Sicherheit durch Früherkennung: COVID-19 Tests am LBI Trauma

(14.07.2020)

Hunderte Mitarbeiterinnen und Mitarbeiter sind im Einsatz, um den Betrieb der Unfallkrankenhäuser auch in Zeiten der Pandemie sicherzustellen. Dabei sind sie erhöhtem Ansteckungsrisiko ausgesetzt. Die Gesundheit der Belegschaft ist jedoch von höchster Wichtigkeit. Einen COVID-19-Ausbruch innerhalb des Krankenhauses gilt es mit allen Mitteln zu verhindern.

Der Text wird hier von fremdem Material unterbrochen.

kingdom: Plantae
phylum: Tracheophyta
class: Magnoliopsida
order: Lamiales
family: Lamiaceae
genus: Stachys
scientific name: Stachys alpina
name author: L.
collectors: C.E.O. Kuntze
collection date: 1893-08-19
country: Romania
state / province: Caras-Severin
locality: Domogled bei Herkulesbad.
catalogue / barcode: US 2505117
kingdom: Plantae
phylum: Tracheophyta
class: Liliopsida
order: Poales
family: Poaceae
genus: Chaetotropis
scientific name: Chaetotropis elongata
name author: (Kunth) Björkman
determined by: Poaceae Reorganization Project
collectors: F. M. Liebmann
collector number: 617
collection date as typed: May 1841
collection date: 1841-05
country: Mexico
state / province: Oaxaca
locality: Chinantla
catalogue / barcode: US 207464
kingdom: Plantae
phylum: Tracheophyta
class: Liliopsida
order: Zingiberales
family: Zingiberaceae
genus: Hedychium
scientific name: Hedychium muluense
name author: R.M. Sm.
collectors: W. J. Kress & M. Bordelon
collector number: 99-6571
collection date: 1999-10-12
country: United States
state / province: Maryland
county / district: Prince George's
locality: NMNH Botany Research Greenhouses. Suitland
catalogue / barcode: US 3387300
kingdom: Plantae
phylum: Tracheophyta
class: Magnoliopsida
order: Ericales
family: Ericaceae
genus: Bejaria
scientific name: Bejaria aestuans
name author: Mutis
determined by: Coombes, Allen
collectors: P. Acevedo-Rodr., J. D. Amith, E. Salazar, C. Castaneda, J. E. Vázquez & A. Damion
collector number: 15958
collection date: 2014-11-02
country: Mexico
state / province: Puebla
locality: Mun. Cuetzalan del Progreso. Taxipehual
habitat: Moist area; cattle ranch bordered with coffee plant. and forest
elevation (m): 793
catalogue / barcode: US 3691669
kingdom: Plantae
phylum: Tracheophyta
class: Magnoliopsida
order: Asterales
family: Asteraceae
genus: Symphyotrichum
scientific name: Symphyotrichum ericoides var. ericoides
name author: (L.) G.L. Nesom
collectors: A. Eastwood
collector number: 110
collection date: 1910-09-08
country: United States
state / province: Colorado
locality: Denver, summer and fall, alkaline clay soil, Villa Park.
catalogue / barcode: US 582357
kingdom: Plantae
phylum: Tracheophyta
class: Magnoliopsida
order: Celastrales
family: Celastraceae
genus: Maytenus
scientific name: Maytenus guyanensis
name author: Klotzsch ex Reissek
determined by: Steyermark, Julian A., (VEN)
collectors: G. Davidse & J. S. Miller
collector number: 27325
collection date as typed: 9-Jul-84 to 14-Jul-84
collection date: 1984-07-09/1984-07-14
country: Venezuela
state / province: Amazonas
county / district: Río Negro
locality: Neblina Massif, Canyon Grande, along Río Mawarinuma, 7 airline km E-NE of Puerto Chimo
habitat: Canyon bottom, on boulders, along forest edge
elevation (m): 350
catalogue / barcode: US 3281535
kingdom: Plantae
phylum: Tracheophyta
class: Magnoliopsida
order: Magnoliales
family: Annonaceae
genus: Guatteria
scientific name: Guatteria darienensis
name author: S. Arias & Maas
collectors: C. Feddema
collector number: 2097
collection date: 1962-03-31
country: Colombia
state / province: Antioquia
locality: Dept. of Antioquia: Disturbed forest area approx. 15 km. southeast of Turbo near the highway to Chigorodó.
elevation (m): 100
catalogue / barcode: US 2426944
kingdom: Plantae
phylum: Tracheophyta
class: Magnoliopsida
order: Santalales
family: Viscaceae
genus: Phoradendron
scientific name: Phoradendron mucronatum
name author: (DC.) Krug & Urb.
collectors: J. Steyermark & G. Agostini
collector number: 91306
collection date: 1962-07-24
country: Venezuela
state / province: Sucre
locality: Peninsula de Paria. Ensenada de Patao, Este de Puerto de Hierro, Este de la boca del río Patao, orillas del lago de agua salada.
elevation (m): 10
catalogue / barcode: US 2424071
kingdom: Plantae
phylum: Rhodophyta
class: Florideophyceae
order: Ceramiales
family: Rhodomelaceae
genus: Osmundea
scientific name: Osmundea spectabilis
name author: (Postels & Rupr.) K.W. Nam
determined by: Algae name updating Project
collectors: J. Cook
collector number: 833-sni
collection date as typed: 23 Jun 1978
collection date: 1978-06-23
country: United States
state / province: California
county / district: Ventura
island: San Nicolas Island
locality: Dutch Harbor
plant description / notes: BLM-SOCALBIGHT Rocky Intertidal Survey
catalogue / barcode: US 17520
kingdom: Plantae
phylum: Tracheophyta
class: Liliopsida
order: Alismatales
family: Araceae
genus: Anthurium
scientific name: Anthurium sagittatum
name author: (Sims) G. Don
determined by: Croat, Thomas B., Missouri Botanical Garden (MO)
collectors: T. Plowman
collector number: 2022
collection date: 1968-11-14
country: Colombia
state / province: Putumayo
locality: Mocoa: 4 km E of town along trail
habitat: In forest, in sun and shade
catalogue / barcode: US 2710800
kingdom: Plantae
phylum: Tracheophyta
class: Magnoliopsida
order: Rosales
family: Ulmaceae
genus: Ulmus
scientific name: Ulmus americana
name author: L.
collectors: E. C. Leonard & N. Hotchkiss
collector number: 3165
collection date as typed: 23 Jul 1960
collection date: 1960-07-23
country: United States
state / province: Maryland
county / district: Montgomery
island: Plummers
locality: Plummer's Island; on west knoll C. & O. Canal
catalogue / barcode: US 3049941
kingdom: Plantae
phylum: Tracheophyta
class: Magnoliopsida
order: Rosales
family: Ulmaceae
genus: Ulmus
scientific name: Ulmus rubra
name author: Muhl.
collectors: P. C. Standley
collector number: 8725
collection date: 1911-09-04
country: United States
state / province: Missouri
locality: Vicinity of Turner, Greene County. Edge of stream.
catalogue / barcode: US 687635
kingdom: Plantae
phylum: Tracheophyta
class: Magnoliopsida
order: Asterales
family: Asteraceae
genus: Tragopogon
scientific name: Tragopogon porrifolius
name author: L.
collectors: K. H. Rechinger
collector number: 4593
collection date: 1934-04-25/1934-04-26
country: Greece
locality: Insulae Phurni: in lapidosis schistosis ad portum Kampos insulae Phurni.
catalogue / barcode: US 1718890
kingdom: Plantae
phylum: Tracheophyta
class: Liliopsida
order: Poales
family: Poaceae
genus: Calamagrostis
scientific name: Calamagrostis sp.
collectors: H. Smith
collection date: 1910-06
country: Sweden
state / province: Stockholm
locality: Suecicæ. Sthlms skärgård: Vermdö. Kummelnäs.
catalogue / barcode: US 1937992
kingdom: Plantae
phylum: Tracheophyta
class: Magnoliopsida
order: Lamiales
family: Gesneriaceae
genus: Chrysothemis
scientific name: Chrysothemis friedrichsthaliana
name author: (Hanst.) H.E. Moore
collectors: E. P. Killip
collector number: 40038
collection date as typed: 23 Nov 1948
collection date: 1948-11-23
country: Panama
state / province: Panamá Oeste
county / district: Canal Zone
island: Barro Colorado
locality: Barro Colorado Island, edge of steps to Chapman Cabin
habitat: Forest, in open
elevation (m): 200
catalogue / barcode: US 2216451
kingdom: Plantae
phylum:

Genau hier kommt das LBI Trauma ins Spiel. Mit Beginn der Ausgangsbeschränkungen wurden die Wissenschaftlerinnen und Wissenschaftler ins Home Office geschickt, die Laboratorien standen danach weitgehend leer. Dass dieses Know-How und die technischen und räumlichen Gegebenheiten doch bestens dafür geeignet sind, um der AUVA im Kampf gegen COVID-19 beizustehen, das dachten sich schon bald Institutsleiter Johannes Grillari und Chemikerin Michaela Stainer, beide Experten auf dem Gebiet der Molekularbiologie. Protokolle wurden etabliert und die auf dem Markt heiß begehrten Reagenzien besorgt. Zahlreiche Wissenschaftlerinnen und Wissenschaftler ließen sich von der Initiative mitreißen und meldeten sich freiwillig zum Dienst im Test-Labor. Auch die Fachhochschule Technikum Wien und die Universität für Bodenkultur standen mit Rat und Tat zur Seite.

 Dank des schnellen Handelns konnte bereits Anfang April mit dem Testen der Mitarbeiter und Patienten begonnen werden. Mittels PCR (Polymerase Chain Reaction, eine Methode zur Vervielfältigung von genetischem Material) wird das virale Erbgut im Rachenabstrich nachgewiesen.

Die Tests müssen also vor allem zwei Dinge sein: schnell und verlässlich. Nach ausgiebigem Tüfteln mit bestehenden Protokollen wurde die Dauer der Testung – von der RNA-Isolation bis zur abgeschlossenen PCR - auf knapp über 2 Stunden reduziert. Das derzeit gängigste Testprotokoll wurde auch hinsichtlich seiner Verlässlichkeit verbessert. Interne Kontrollen wurden etabliert, um sicher zu stellen, dass genug RNA umgeschrieben wurde. So können falsch-negative Ergebnisse vermieden werden.

Da die Forschung mittlerweile den Betrieb wiederaufgenommen hat, wurden nun vier Wissenschaftler aus dem bisherigen Team dauerhaft mit der Durchführung der Tests betraut. Ein großer Dank an alle freiwilligen Tester und Helfer, die eine derart schnelle Etablierung und Aufrechterhaltung der Testungen möglich gemacht haben.